During the last six months, Amazon, Google and Microsoft Azure have all experienced significant service outages affecting businesses worldwide - CyberCube

A report by CyberCube highlights the increasing dependence of huge numbers of organisations on cloud services such as those supplied by Google, Amazon and Microsoft. This dependence has intensified due to the move to home working precipitated by the COVID-19 pandemic.

The failure of one of these hyperconnected services – called Single Point of Failure entities (SPoFs) – will result in cascading impacts on hundreds of thousands or potentially millions of organisations.

Charlotte Anderson, senior cyber risk analyst at CyberCube and the report’s author, said: “Supply chain cyber attacks are attractive to cyber criminals in an attack cost-benefit analysis.

”Factors driving the increased exposure to supply chain cyber risk for businesses include the growing integration of new Internet of Things (IoT) devices and the blending of personal, public and workplace networks as we experience a movement away from the traditional corporate IT network perimeter model.

“In addition, the proliferation of complex global supply chains with exposure in both physical and digital realms will provide further opportunities for disruption.”

During the last six months, Amazon, Google and Microsoft Azure have all experienced significant service outages affecting businesses worldwide.

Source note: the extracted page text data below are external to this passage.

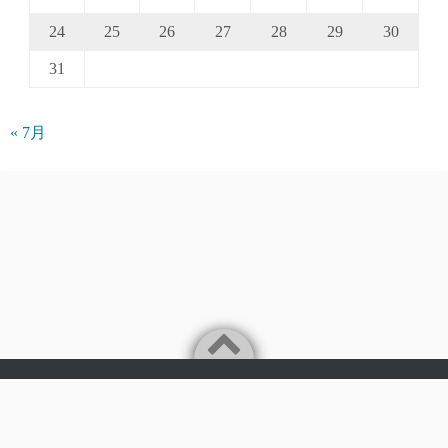
24
25
26
27
28
29
30
31
« 7月
Powered by
WordPress
Theme by
Simple Days
©2026
パークアクシス仲介手数料無料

Anderson added: “These events demonstrate how cloud providers can act as SPoFs in the event of an incident that causes an outage impacting many related services with large user bases. Increasingly, underwriters will need to take these dependencies into account when underwriting cyber cover.”

CyberCube has created a database of SPoFs that could help insurers and reinsurers develop new products.

According to the report, when assessing their portfolios for catastrophic cyber risk, insurers should focus on the extent to which insureds are dependent on a single or small subset of suppliers. A business’s approach to identity access for vendors and third parties and the overall security posture of its vendors, contractors and suppliers are also critical factors.